Details, Explanation and Meaning About Vera Zasulich

Vera Zasulich Guide, Meaning , Facts, Information and Description

Vera Ivanovna Zasulich (July 27, 1849-May 8, 1919) (born August 8, New Style) was a Russian Marxist writer and revolutionary. She was born in Mikhaylovka, Russia, and moved to St. Petersburg when she finished schooling, became active in educating workers, conducting evening classes.

In 1878, Zasulich shot and wounded General Theodore Trepov, military governor of St. Petersburg, after he ordered the flogging of a political prisoner, who was an associate of Zasulich. At her trial a sympathetic jury found her not guilty. Fleeing before she could be rearrested and retried, she became something of a hero to the populists. While she was against the terror campaign that would eventually lead to the assassination of Tsar Alexander II, the incident incited more violence, and led to harsher policies by the government.

She was one of the founders of Emancipation of Labour group in 1885 with Georgi Plekhanov and Paul Axelrod. Zasulich was commissioned by the group to translate a number of Karl Marx's works into Russian. With Lenin and Plekhanov she was a member of the editorial board of Iskra. She later feld to Switzerland, where she became active in the Social Democratic Labour Party (SDLP).
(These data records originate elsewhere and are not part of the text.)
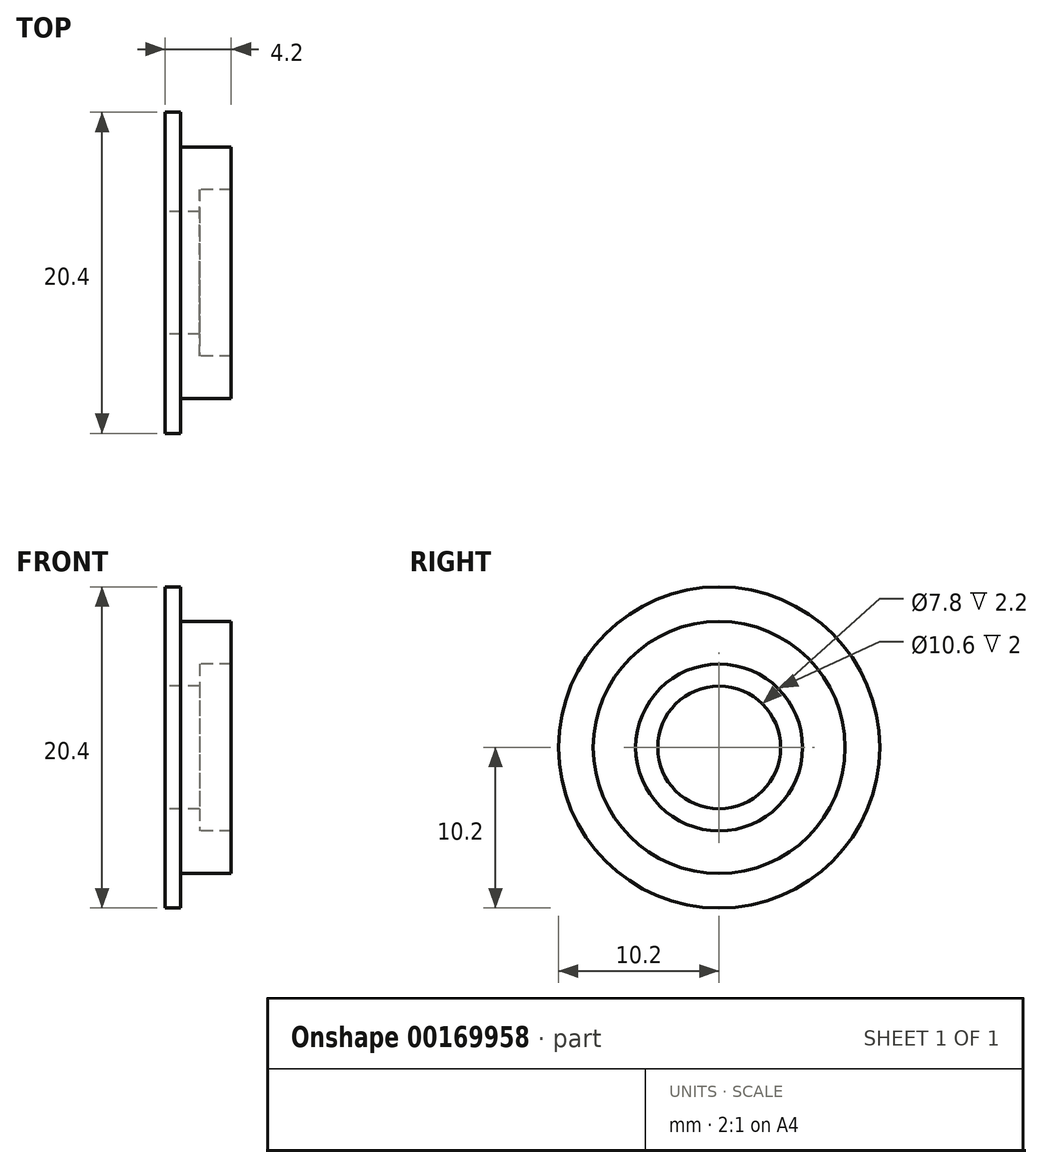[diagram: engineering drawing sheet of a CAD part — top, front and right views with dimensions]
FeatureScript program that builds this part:
annotation { "Feature Type Name" : "Feature", "Feature Type Description" : "" }
export const myFeature = defineFeature(function(context is Context, id is Id, definition is map)
    precondition{}
    {
        {
            var Q0;
            Q0=qCreatedBy(makeId("Front.planeOp"),FACE);
            var sketch = newSketch(context, id + "F0", { "sketchPlane" : qUnion([Q0])});
            skLineSegment(sketch, "E0", {"start": v(0, 3.9) * mm, "end": v(0, 10.2) * mm});
            skLineSegment(sketch, "E1", {"start": v(0, 10.2) * mm, "end": v(1, 10.2) * mm});
            skLineSegment(sketch, "E2", {"start": v(1, 10.2) * mm, "end": v(1, 8) * mm});
            skLineSegment(sketch, "E3", {"start": v(1, 8) * mm, "end": v(4.2, 8) * mm});
            skLineSegment(sketch, "E4", {"start": v(4.2, 8) * mm, "end": v(4.2, 5.3) * mm});
            skLineSegment(sketch, "E5", {"start": v(4.2, 5.3) * mm, "end": v(2.2, 5.3) * mm});
            skLineSegment(sketch, "E6", {"start": v(2.2, 5.3) * mm, "end": v(2.2, 3.9) * mm});
            skLineSegment(sketch, "E7", {"start": v(0, 3.9) * mm, "end": v(2.2, 3.9) * mm});
            skLineSegment(sketch, "E8", {"start": v(0, 0) * mm, "end": v(2.2, 0) * mm, "construction": true});
            skSolve(sketch);
        }
        {
            var Q0;
            Q0 = qSketchRegion(id + "F0", true);
            var Q1;
            Q1=sQuery(id+"F0.wireOp",EDGE,"E8");
            revolve(context, id + "F1", {"entities" : qUnion([Q0]), "axis" : qUnion([Q1]), "revolveType" : RevolveType.FULL});
        }
    });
After the split in the SDLP, between Lenin's Bolsheviks and Jules Martov's Mensheviks, Zasulich sided with the latter. She returned to Russia for the 1905 Revolution, but her interest in revolutionary politics waned with its failure. She supported the Russian war effort during World War I, oppsed the Bolshevik Revolution, and held a hostile attitude to the Soviet government. She died in St. Petersburg, May 8, 1919.

In his book Lenin, Trotsky wrote: "Sasulich was a curious person and a curiously attractive one. She wrote very slowly and suffered actual tortures of creation...Vera Ivanovna does not write, she puts mosaic together,"

Vladimir Ilyich said to me at that time, And in fact she put down each sentence separately, walked up and down the room slowly, shuffled about in her slippers, smoked constantly hand-made cigarettes and threw the stubs and half-smoked cigarettes in every direction on all the window seats and tables, and scattered ashes over her jacket, hands, manuscripts, tea in the glass, and incidentally her visitor. She remained to the end the old radical intellectual on whom fate grafted Marxism. Sasulich's articles show that she had adopted to a remarkable degree the theoretic elements of Marxism. But the moral political foundations of the Russian radicals of the '70s remained untouched in her until her death.